Before The CW was known as comic book superhero central, the network — when it was still The WB — had the reputation for the place to be for melodramatic teen soaps. Remember shows like One Tree Hill, Dawson’s Creek7th Heaven, and Gilmore Girls? In 2001, the debut of Smallville led to the network’s embrace of comic book-based properties that paved the way for more genre-focused shows like Supernatural, The Vampire Diaries, The 100, and the current slate of DC Comics heroes. Next fall, The CW is merging the best of both worlds with Riverdale. By adapting the classic comic book Archie, the network will return to its teen soapy roots, this time with a twist. Even better? They’re doing so with one of the most diverse casts on network TV.

While the teen dramas that defined The WB — and later, The CW — in the late ’90s and early ’00s were predominantly, blindingly white, Riverdale will take its core comic book characters and subversively bring them into the 21st century. Super producer Greg Berlanti — who will be shepherding this new take on Archie with the comics’ own Chief Creative Officer Roberto Aguirre-Sacasa — has been known to cast actors of color in roles that are canonically white characters, and Riverdale is no different.

Leading the way is the show’s titular hero, Archie Andrews himself. Though Archie has always been depicted with red hair and freckles in the comics, Riverdale has cast mixed race Samoan actor KJ Apa in the lead role.

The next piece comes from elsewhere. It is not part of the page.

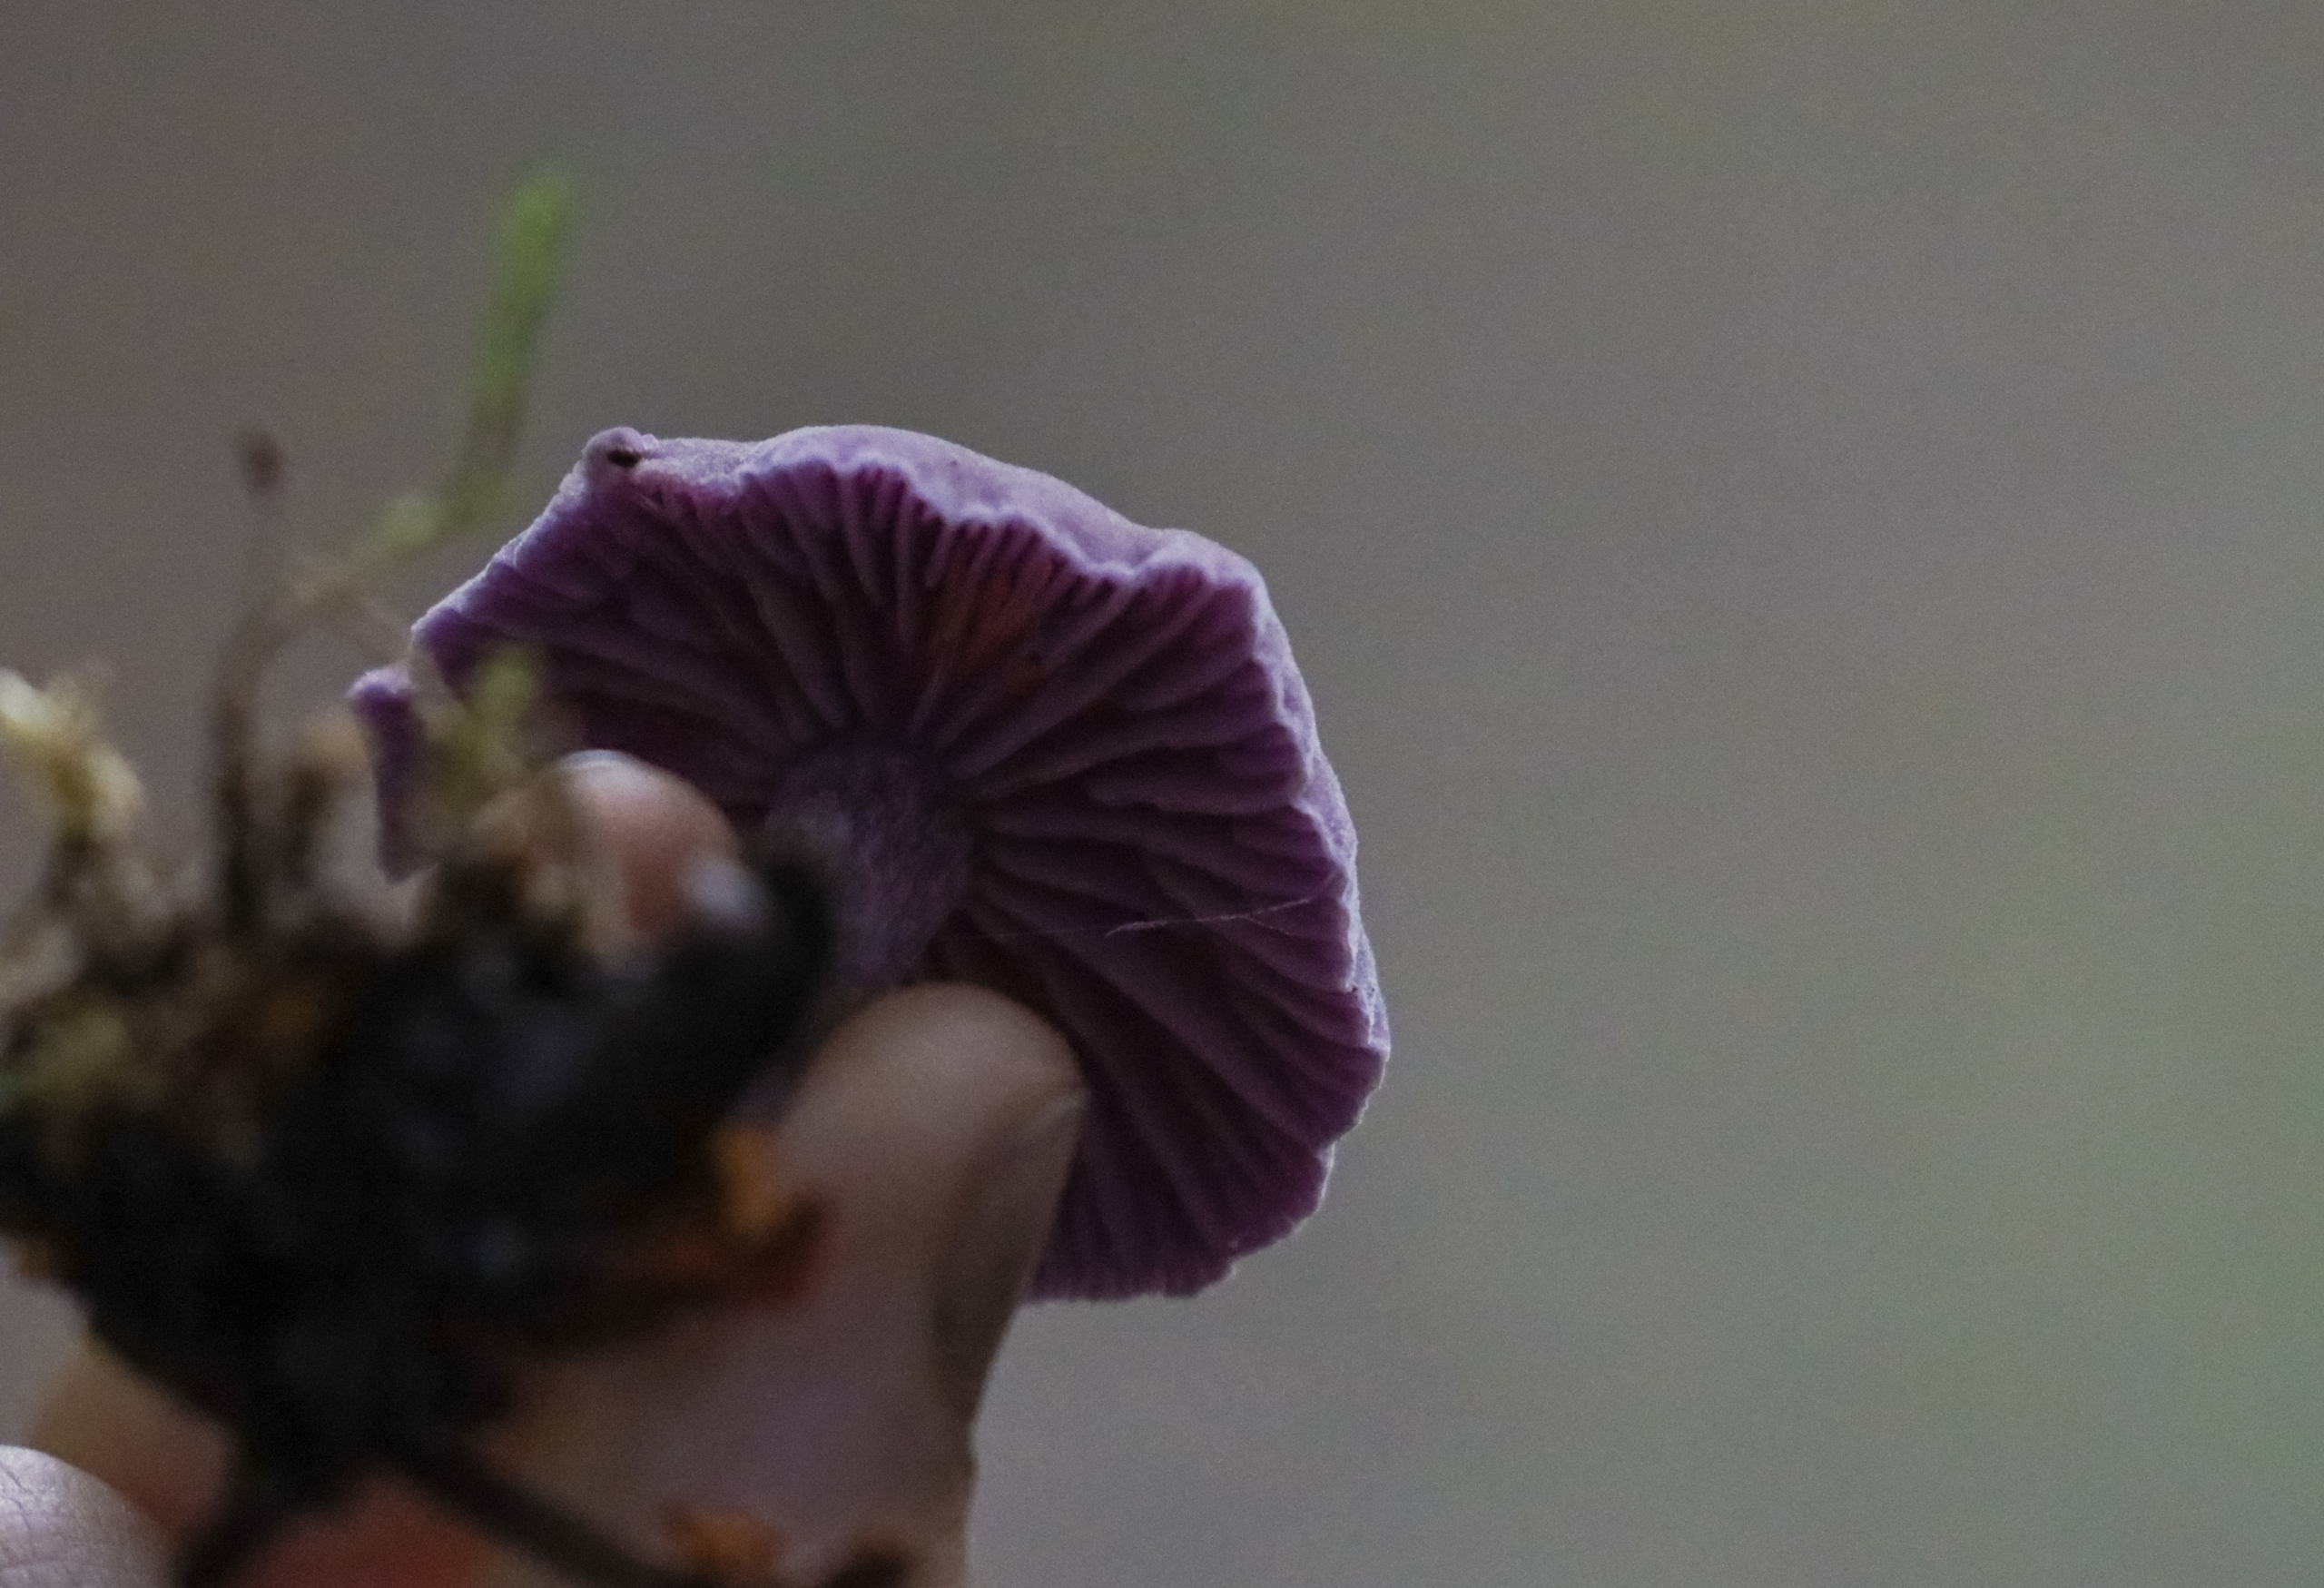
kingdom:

Already a teen heartthrob in his native New Zealand, Riverdale will be Apa’s first major role Stateside. And lest fans be worried, Apa has already assured them he will be dying his hair for the role. Still, when the adaptation was announced I don’t think anyone was anticipating we’d be getting an Archie with Pacific Islander heritage (whether or not that will be a plot point on the series remains to be seen; though, it’s unlikely since Luke Perry is playing Archie’s dad).

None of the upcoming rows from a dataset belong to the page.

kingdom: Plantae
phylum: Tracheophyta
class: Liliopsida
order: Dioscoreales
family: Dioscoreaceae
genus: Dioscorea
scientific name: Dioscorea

Archie isn’t the only iconic ginger getting racebent Riverdale or on The CW, for that matter. The same day Apa was cast as Archie, they also announced newcomer Ashleigh Murray would be playing Josie McCoy (of Josie and the Pussycats fame).

It should also be noted that casting an African American actress to play Josie was always part of the plan, as evidenced by the character’s depiction in early promotional art for the series (that’s Josie on the far left in this post’s header image).

Josie isn’t the only character producers were looking to diversity when casting. This is how an early character description for Veronica that went out to casting directors described her:

Producers are aiming to ideally cast a Latina as this “silver-tongued” stunner, who has just returned to Riverdale from New York following a scandal which resulted in her father going to prison. Extremely intelligent, self-confident and immediately popular, Veronica is eager to reinvent herself — from Mean Girl to caring friend.

In February, actress Camila Mendes was announced as the live action Veronica and the final piece of the show’s main cast that also included Lili Reinhart as Betty and Cole Sprouse as Jughead — two characters who will remain white for the series.

Also joining the cast of Riverdale are Casey Cott as Archie’s first openly gay character Kevin Keller and Asian American actors Ross Butler and Daniel Yang as Reggie Mantle and Dilton Doiley, respectively. To quote Angry Asian Man Phil Yu:

Reggie and Dilton have been around in the comic books since the 1940s, and as far as I know, both characters have been traditionally depicted as white. So there’s some out-of-the-box casting happening here.

It can be done, Hollywood!

Updating decades-old comic book characters for the 21st century isn’t that hard (I’m looking at you Netflix/Marvel). I don’t see anyone crying about “canon” when it comes to Riverdale (and trust me, Archie is a way more beloved comic than Iron Fist ever was). Now, hopefully, they’ll announce who’s playing Chuck Clayton sooner than later.